Delays in reaching consensus on testing could further stall businesses from reopening and even exacerbate the spread of the virus.

Amid the partisan clash over an interim relief package for small businesses, Senate Minority Leader Chuck Schumer (D-N.Y.) and Senate Democrats are now insisting on $30 billion for a national testing plan. They argue that individual states are not equipped to provide the widespread testing needed, and the federal government should have more control over the medical equipment supply chain to avoid relying on other countries.
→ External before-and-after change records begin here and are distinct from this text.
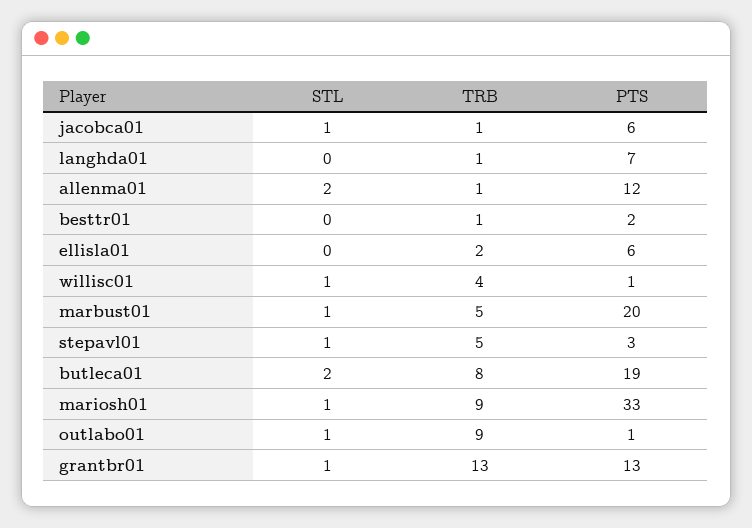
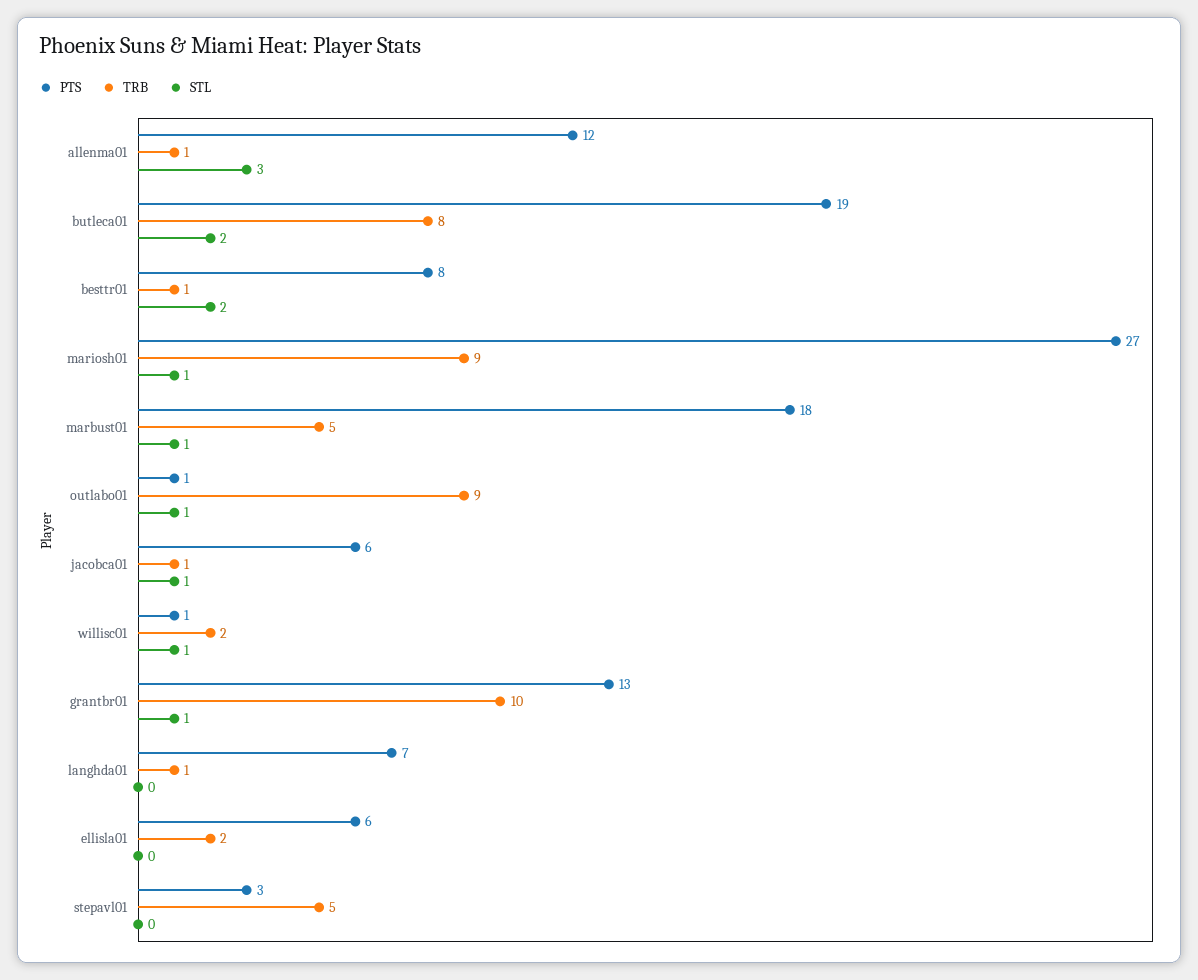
STL, allenma01: 2 -> 3
STL, besttr01: 0 -> 2
PTS, besttr01: 2 -> 8
TRB, willisc01: 4 -> 2
PTS, marbust01: 20 -> 18
STL, stepavl01: 1 -> 0
PTS, mariosh01: 33 -> 27
TRB, grantbr01: 13 -> 10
That spending ask comes on top of additional money from the three previous rescue packages that was allocated toward testing, including federal dollars for a coronavirus vaccine and provisions that ordered insurers cover the cost of tests for their customers, while Medicaid would fill in for the uninsured. The most recent spending package included $150 billion to assist hospitals and providers, some of which is intended for more testing. The package also included $4.3 billion for federal, state and local public health agencies responding to the virus.

“We’re testing right now about 150,000 tests a day in the United States and experts tell us we should be looking at at least 500,000 a day in order to know who is well and safe to go back to work, and who needs to be quarantined,” said Sen. Debbie Stabenow (D-Mich.). “Our federal government needs to play the lead.”

Republicans, however, argue that private companies are best suited to find an innovative solution to the testing debacle, not the federal government. In addition, they say Congress already spent money on testing in the previous spending packages and should see the results before spending more. Meanwhile, Trump said Friday that governors are responsible for testing.

“The key is going to be: How fast actually can the private sector ramp up testing?” said Sen. Rick Scott (R-Fla.). “It's not going to be the government doing it. It's the private sector doing it. They're the ones that do this well. And so how fast can they ramp it up?”

But working with the federal government is also inevitable. Sen. Pat Toomey (R-Pa.) said that while hospitals in Pennsylvania are capable of developing their own test kits, they still need material from the Centers for Disease Control to develop tests.

WASHINGTON, DC - FEBRUARY 25: Sen. Lamar Alexander (R-KY) talks to reporters after attending briefing from administration officials on the coronavirus, on Capitol Hill February 25, 2020 in Washington, DC. Representatives from HHS, CDC, NIH and State Department briefed the Senators. (Photo by Mark Wilson/Getty Images)

Moreover, the GOP argues regulations have hindered the production of tests. Sen. Lamar Alexander (R-Tenn.), who is pushing a Manhattan Project-style effort to expand testing, said that if Trump is being blamed for the slow-footed testing response, then so should Congress.

“The major reason we don’t have enough tests is because Congress and the Food and Drug Administration have restricted development of tests by everyone except the Centers for Disease Control,” he said. “Let’s just say that’s everybody’s fault.”

But Democrats squarely blame Trump for a botched testing rollout earlier this year and a slower ramp-up than other countries like Germany, which is beginning to reopen its economy in part on the strength of its testing regime.

The White House on Thursday rolled out its own vision for reopening parts of the country in three phases. The guidelines, however, don’t include a wide-scale plan for testing.

Nevertheless, Alexander’s advocacy for dramatically expanding testing may be rubbing off on some of his Republican colleagues. Sen. John Thune (R-S.D.) said that Alexander's internal lobbying to raise the issue of testing made an impression with him.

“The question everybody’s going to be asking is: What’s an acceptable level of risk? And we’re not going to know that until we figure out who has it and who doesn’t,” Thune said. “This testing issue has got to get solved. .. We ought to be putting a lot of resources on that because lord knows we’re spending on a lot of money on other stuff.”